1 Joanne Shore, Lead Operations Research Analyst, Petroleum Division, Office of Oil and Gas, can be reached at joanne.shore@eia.doe.gov. John Hackworth is a consultant to the EIA.
2 Heavy crude oils (API gravity less than about 25 degrees API) have higher percentages of heavy, high boiling range materials that require additional investments in refinery equipment in order to convert those heavy volumes into gasoline, distillate and other products. The "sour" or higher sulfur content of these crude oils also requires extra investments to remove the sulfur. Thus, heavy, sour crude oils sell for a lower price than higher quality light, sweet crude oils.
3 For further information see: http://www.lyondell.com/html/lyondell/enterprise_3.shtml
4 Citgo company description can be seen at: http://www.citgo.com/AboutCITGO/Operations/Refining.jsp.
5 For a further description, see: http://www.hess.com/hovensa/jv.htm.
6 Press release regarding Chalmette agreement between ExxonMobil and PDSVA: http://www.eia.doe.gov/emeu/perfpro/fig33.html.
7 Organization for Economic Cooperation and Development (OECD): Members are Australia, Austria, Belgium, Canada, Denmark, Faeroe Islands, Finland, France, Germany, Greece, Greenland, Hawaiian Trade Zone, Iceland, Ireland, Italy, Japan, Luxembourg, Mexico, Netherlands, New Zealand, Norway, Portugal, Spain, Sweden, Switzerland, Turkey, United Kingdom, and United States and its territories (Guam, Puerto Rico, and the Virgin Islands). In addition, Czech Republic, Hungary, Poland, and South Korea joined the OECD in 1996.

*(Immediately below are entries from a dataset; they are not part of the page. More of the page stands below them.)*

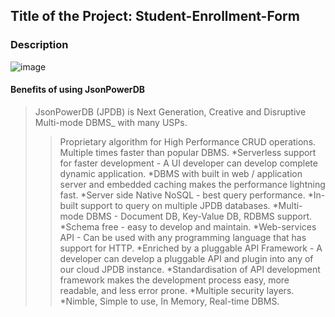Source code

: ## Title of the Project: Student-Enrollment-Form
### Description
![image](https://user-images.githubusercontent.com/90664788/211859914-f3d09726-3eef-4b78-a16b-dbf0630b0d06.png)


#### Benefits of using JsonPowerDB

>JsonPowerDB (JPDB) is Next Generation, Creative and Disruptive Multi-mode DBMS_ with many USPs.
>>Proprietary algorithm for High Performance CRUD operations. Multiple times faster than popular DBMS.
*Serverless support for faster development - A UI developer can develop complete dynamic application.
*DBMS with built in web / application server and embedded caching makes the performance lightning fast.
*Server side Native NoSQL - best query performance.
*In-built support to query on multiple JPDB databases.
*Multi-mode DBMS - Document DB, Key-Value DB, RDBMS support.
*Schema free - easy to develop and maintain.
*Web-services API - Can be used with any programming language that has support for HTTP.
*Enriched by a pluggable API Framework - A developer can develop a pluggable API and plugin into any of our cloud JPDB instance.
*Standardisation of API development framework makes the development process easy, more readable, and less error prone.
*Multiple security layers.
*Nimble, Simple to use, In Memory, Real-time DBMS.
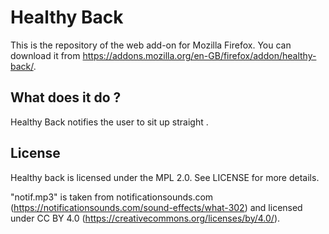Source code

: # Healthy Back

This is the repository of the web add-on for Mozilla Firefox.
You can download it from https://addons.mozilla.org/en-GB/firefox/addon/healthy-back/.

## What does it do ?

Healthy Back notifies the user to sit up straight .

## License

Healthy back is licensed under the MPL 2.0. See LICENSE for more details.

"notif.mp3" is taken from notificationsounds.com (https://notificationsounds.com/sound-effects/what-302) and licensed under CC BY 4.0 (https://creativecommons.org/licenses/by/4.0/).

8 From the Pemex website: http://www.pemex.com/files/dcpe/evolexporta_ing.pdf.
9 High prices at this time were primarily due both to the loss of Venezuelan production and by concerns over an attack on Iraq by U.S. forces. A production loss of 3 million barrels per day without concerns over additional potential disruptions can increase prices $9 to $15 per barrel alone, which implies the Venezuelan loss was likely the major factor behind the price increase. However, the point is not how much the Venezuelan loss of production increased prices versus Iraq, but how the shift in prices played out over this time period.